Anders felt his lips pull down at the corners.

"The vent led directly outside, I could see the sunlight from my bed. The first night I was there, angry and scared, I heard something mumbling at me. It was a crow, a massive fellow with a white chest. I guess the apprentice before me had fed it scraps and gave it baubles, because it definitely expected something," he nudged at the ground with his toe, wondering why he was telling this story, as sad as it made him. "I offered a single copper that he snatched away and then he…just watched me, like he expected something else. So I started talking to him, and he, uh…"

"Listened?"

"It felt like he did," Anders shrugged. "I would talk and he would watch and he was the only thing in the whole damned place that didn't hate me or think I was some weirdo for being so miserable. I named him Scout and gave him quite the collection of baubles, stuff I found around the tower, and I would talk to him at least once a day."

"Until Irving sealed your vent," she looked incredibly sad for young apprentice Anders. "Maybe he didn't realize?"

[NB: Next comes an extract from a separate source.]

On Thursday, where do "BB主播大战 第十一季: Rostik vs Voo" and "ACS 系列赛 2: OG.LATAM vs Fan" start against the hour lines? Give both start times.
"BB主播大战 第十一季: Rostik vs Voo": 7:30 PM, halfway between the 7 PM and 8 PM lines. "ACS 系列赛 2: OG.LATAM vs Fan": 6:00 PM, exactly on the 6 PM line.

"He did," his eyes darted away from her, away from Bryce, and he allowed himself a rare moment of genuine self-pity. "He told me that he did it on purpose, to teach me a lesson. 'Your actions have consequences, Anders. You need to learn that. ' And I thought having to go back was punishment enough, but of course he didn't see it that way. He kept tightening the noose and expecting me to thrive with less and less to enjoy, and no hope for more. He just expected me to shrivel up and quit caring…to accept my fate without question."

She remained silent as they watched Bryce carefully scoop up a frog that was definitely not Hoppity and plant a kiss on its head, their faces twitching in mutual disgust. He then set the frog down and it leapt away from him, diving into a clutch of tall grass further down the bank.

"Bye, Hoppity! Don't be sad!"

He wiped his mouth on the edge of his tunic, no longer Anders but a little boy who'd done his part to indulge someone else's happiness.

"So I take it no closure for you and Scout?"

Anders' lips twitched in a wry smile.

"No, I never saw him again," he sighed and touched her elbow, Bryce already having run back past them, Pounce at his side. "But things worked out for me in the end. I've got almost everything I could want at the Vigil, and sometimes I get to pretend to be a frog."

"See, you did learn something from Irving- how not to treat a child if you want him to give a damn about what you want him to give a damn about."

"That's very confusing," he laughed, though, as Bryce came leaping back to catch each of them by their hands so he could walk in the middle, rambling about lunch and Pounce and Brand, would you nap with me today? "How convenient, those are all things that I give a damn about!"

Bryce giggled at damn, Brand rolled her eyes at both of them, and Anders thought about thanking Irving for tightening that noose. Without it, he may have become comfortable and missed right out on this.